▸ 選んだ本文
第三期の政論


第一  国会期成同盟


兵馬の争は言論の争を停止するの力あり、鹿児島私学校党の一揆は啻に
当時の政府を驚駭せしめたるのみならす、世の言論を以て政府に反対す
る諸人をも驚かし一時文墨の業を中止して投筆の志を興さしめたり、吾
輩は此の期節を以て近時政論史の一大段落と為す。而して第三期の政論
を紀するに先たち、爰に当時以後の政論に関し一言し置くへきことあり、
何そや他にあらす、政事に係る新思想は此の変乱に因りて殆んと全国に
延蔓せしこと是れなり。当時に至る迄政論を唱へたるものは主として東
京に在り、且つ民間に在りて政論に従事せしものは重に旧幕臣又は維新
以来江戸に居留せし人々に係る、地方土着の土人に至りては尚ほ脾肉の
疲せたるを慨嘆し、父祖伝来の戎器を貯蔵して時機を俟ちたる、是れ当
時一般の状態にあらすや。試に全国を大別して之を観察せんに、新らし
き政事思想を抱きて国事を吟味するものは文明の中心たる東京を以て本
と為し、之に次きたるは第二の都府とも称すへき大阪を然りとす、大阪
は商業の地なり、何故に政事思想は此の地に発達せし歟、曰く土着の人
民然るにあらす、土佐人の出張所あるを以てなり。

▸ データ
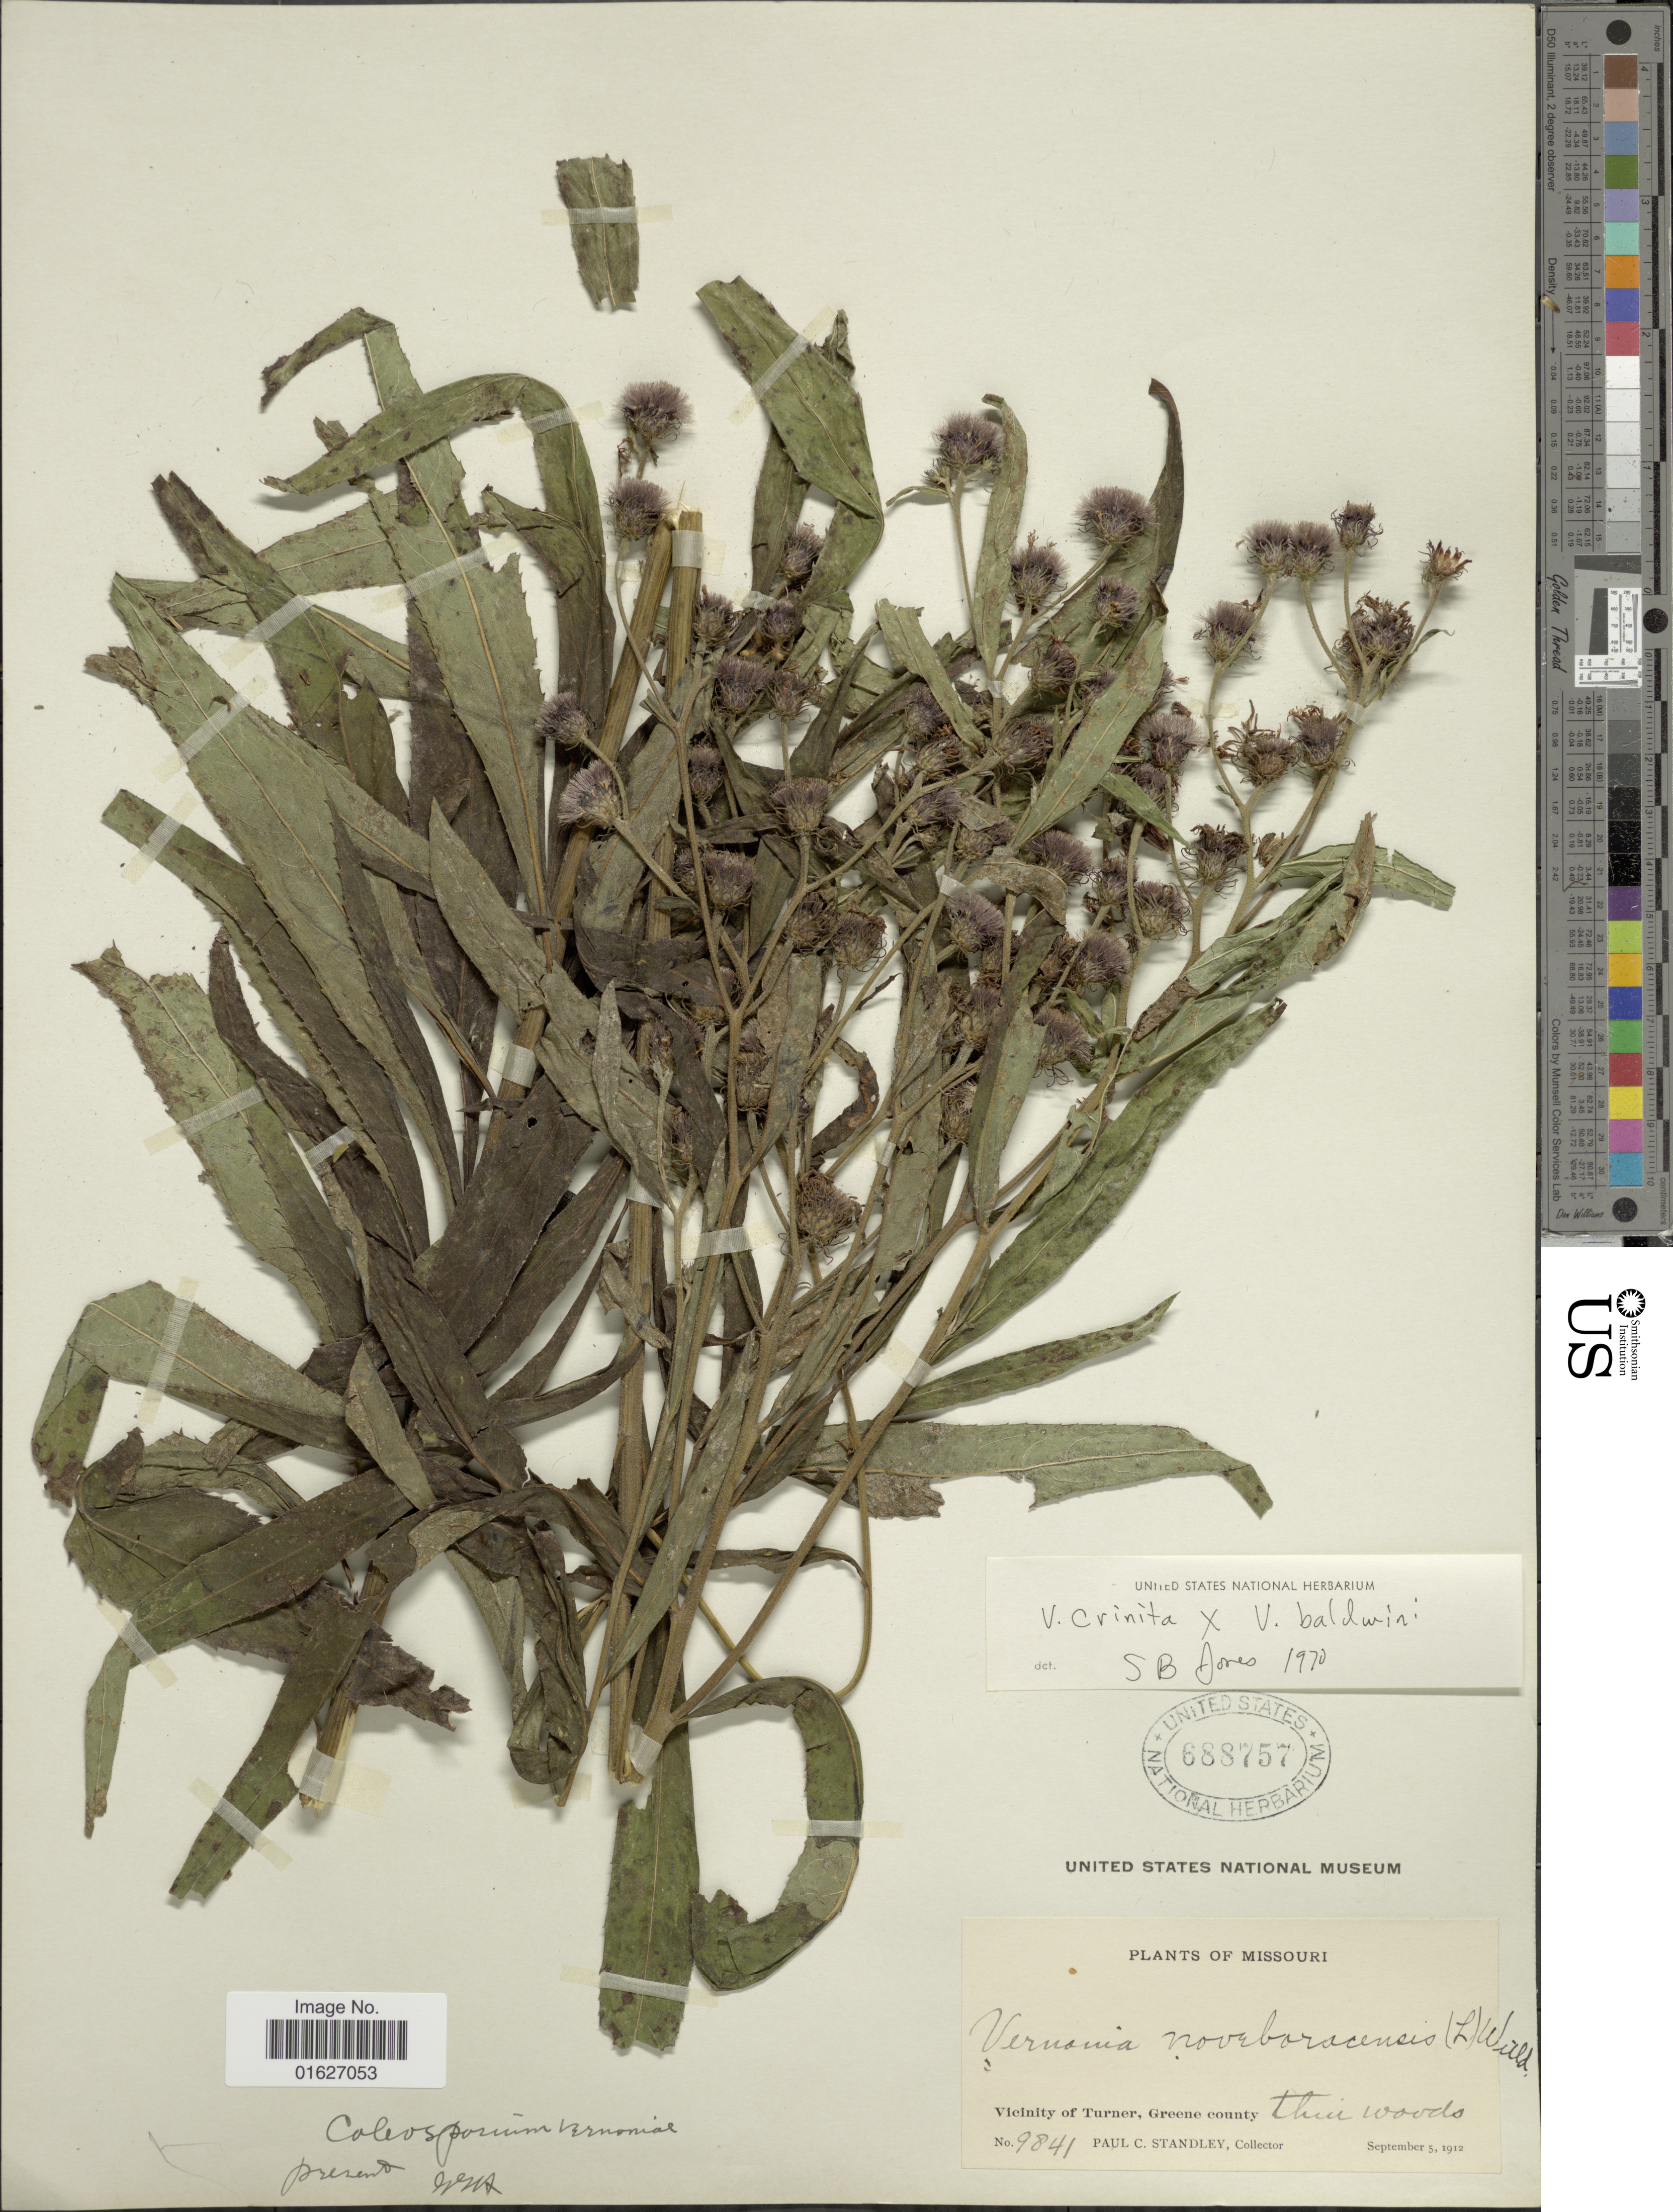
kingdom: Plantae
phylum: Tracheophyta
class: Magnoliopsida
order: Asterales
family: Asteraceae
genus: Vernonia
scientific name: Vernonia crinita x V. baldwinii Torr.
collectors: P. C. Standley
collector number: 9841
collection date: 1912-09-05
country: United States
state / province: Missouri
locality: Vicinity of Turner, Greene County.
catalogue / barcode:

▸ 指示
上に掲げた「第三期の政論」の文章を、最後の文の後から書き継いでください。

▸ この課題の解答
嚮きに民選議院論を唱へたる政事家の一人板垣退助氏は時の政府に不平
を抱きて其の郷里土佐に在り、薩摩の西郷と共に民間の勢力を有ちたる
か如し。当地其の同論者たる江藤氏は佐賀の乱に殪れ、後藤氏は政界を
去りて実業に当り、副島氏は東京に在りて高談雅話に閑日月を送る、是
に於て政府の反対者たる政事家は只た九州と四国とに蟠踞して所謂る西
南の天には殺気の横はるを見るに至れり。吾輩は第二期の政論派即ち
権論派
を直別して四種と為せり、其の中に悒欝的論派とも云ふへき慷慨
民権派は実に薩摩なる西郷氏を欽慕するものに係る、而して快活的論派
とも云ふへきは即ち土佐の板垣氏に連絡ありて其の根拠を大阪の立志社
連に有せり。十年の乱は実に政界を一変せり、夫の一派の民権論者は西
郷の敗亡と共に殆んど其の跡を絶ち、或は官途に入り或は実業に従ひ又
或は零落して社会の下層に沈没し去れり、快活的の一派は之に反して益
々其の勢力を博し、当時西郷の敗亡を袖手傍観したる板垣氏は独り民権
派の首領たる名誉を擅にして政界の将来に大望を有するに至る、是れを
十年十一年の交に於ける政論の一局状と為す。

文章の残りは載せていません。